Using Section 1115 Demonstration Waivers to Increase Access to Substance Use Disorder Services: Experiences in Virginia and Maryland
With funding from the Robert Wood Johnson Foundation’s Research in Transforming Health and Health Care Systems program managed by AcademyHealth, The Hilltop Institute is partnering with researchers at Virginia Commonwealth University (VCU) to examine the experience with §1115 waivers for substance use disorder (SUD) treatment in Maryland and Virginia. These waivers granted by the Centers for Medicare and Medicaid Services (CMS) enable Maryland, Virginia, and a number of other states to receive federal matching payments for Medicaid beneficiaries aged 21 to 64 who receive inpatient and residential SUD treatment in institutions for mental disease (IMDs). The waivers are intended to increase access to the full continuum of addiction treatment services, improve quality of care and coordination with co-occurring physical and mental health problems, and reduce overdose deaths. To compare and contrast the effect of the waivers in Maryland and Virginia—states with different approaches to addressing the integration of behavioral health and somatic health care and the opioid crisis—Hilltop and VCU will conduct semi-structured interviews with state officials, providers, and other stakeholders, taking advantage of MODRN to analyze Medicaid administrative data. Peter Cunningham, PhD, from VCU is the principal investigator, and Cynthia Woodcock, Hilltop’s executive director, is co-principal investigator.
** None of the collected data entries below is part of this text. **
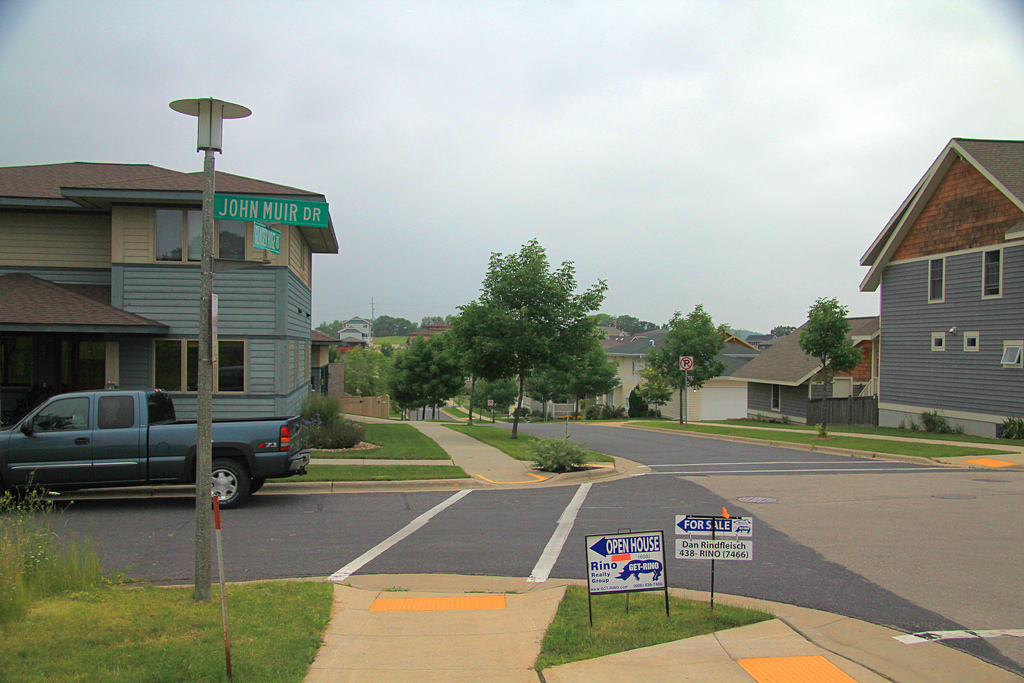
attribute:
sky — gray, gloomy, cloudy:
[247, 5, 965, 319]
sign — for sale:
[619, 499, 818, 633]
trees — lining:
[427, 279, 652, 431]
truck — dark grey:
[45, 368, 333, 535]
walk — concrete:
[412, 402, 555, 526]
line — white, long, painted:
[530, 471, 610, 575]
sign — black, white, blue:
[580, 523, 672, 601]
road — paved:
[477, 411, 992, 654]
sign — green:
[214, 189, 327, 222]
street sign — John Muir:
[211, 191, 328, 233]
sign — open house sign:
[587, 526, 672, 620]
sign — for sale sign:
[673, 513, 756, 607]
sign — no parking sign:
[675, 355, 699, 422]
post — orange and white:
[205, 494, 238, 680]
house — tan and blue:
[3, 161, 338, 430]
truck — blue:
[6, 386, 307, 507]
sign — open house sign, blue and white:
[583, 526, 674, 626]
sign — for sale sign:
[671, 507, 754, 564]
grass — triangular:
[533, 580, 775, 667]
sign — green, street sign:
[217, 189, 332, 229]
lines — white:
[326, 478, 590, 587]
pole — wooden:
[200, 152, 214, 591]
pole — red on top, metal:
[211, 491, 235, 680]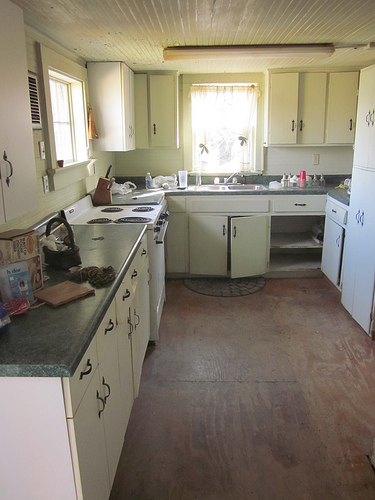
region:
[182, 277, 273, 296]
a rug on the floor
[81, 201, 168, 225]
the range of the stove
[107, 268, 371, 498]
the hardwood floor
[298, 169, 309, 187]
red plastic cups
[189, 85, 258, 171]
the window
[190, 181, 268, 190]
the sink of the kitchen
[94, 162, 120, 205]
a knife block sitting on the counter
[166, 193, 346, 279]
white cupboards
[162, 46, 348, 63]
a light hanging on the ceiling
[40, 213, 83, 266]
a brown basket on the counter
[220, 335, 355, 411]
brown wood floor of the kitchen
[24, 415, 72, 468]
white surface of the kitchen cabinet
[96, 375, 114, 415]
black metal handles of the cabinets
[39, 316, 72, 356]
green formica surface of the counter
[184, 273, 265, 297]
a floor mat in front of the sink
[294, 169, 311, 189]
a stack of red cups on the counter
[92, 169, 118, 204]
a brown wood knife block on the counter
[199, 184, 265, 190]
grey metal basins of the sink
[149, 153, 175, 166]
white wall of the kitchen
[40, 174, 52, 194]
white electrical outlet on the wall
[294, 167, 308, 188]
Red cups on the kitchen counter.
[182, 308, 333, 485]
The flooring is wood.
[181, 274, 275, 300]
A mat in front of the cabinet.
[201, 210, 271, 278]
The cabinet door is open.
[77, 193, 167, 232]
A stove in the kitchen.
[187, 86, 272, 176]
Curtains over the window.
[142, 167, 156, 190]
A water bottle on the countertop.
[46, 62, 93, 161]
A window in the kitchen.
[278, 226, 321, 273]
The cabinet does not have a door.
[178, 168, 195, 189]
A clear container on the countertop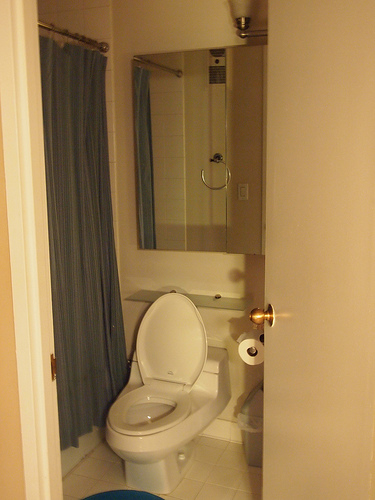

Estimating the Costs to Mississippi Medicaid Attributable to Tobacco
With funding from the Center for Mississippi Health Policy, Hilltop researchers analyzed Mississippi Medicaid claims data and quantified the financial impact of tobacco use on Mississippi’s Medicaid program. Hilltop’s methodology accounted for differing prevalence rates for tobacco-related diseases in the Mississippi Medicaid population, differences in Medicaid members’ rate of smoking compared to national averages, and the effects of the state’s provider payment policies on costs. Study findings are published in a Hilltop report and a Center for Mississippi Health Policy issue brief, which also elaborates on the policy considerations.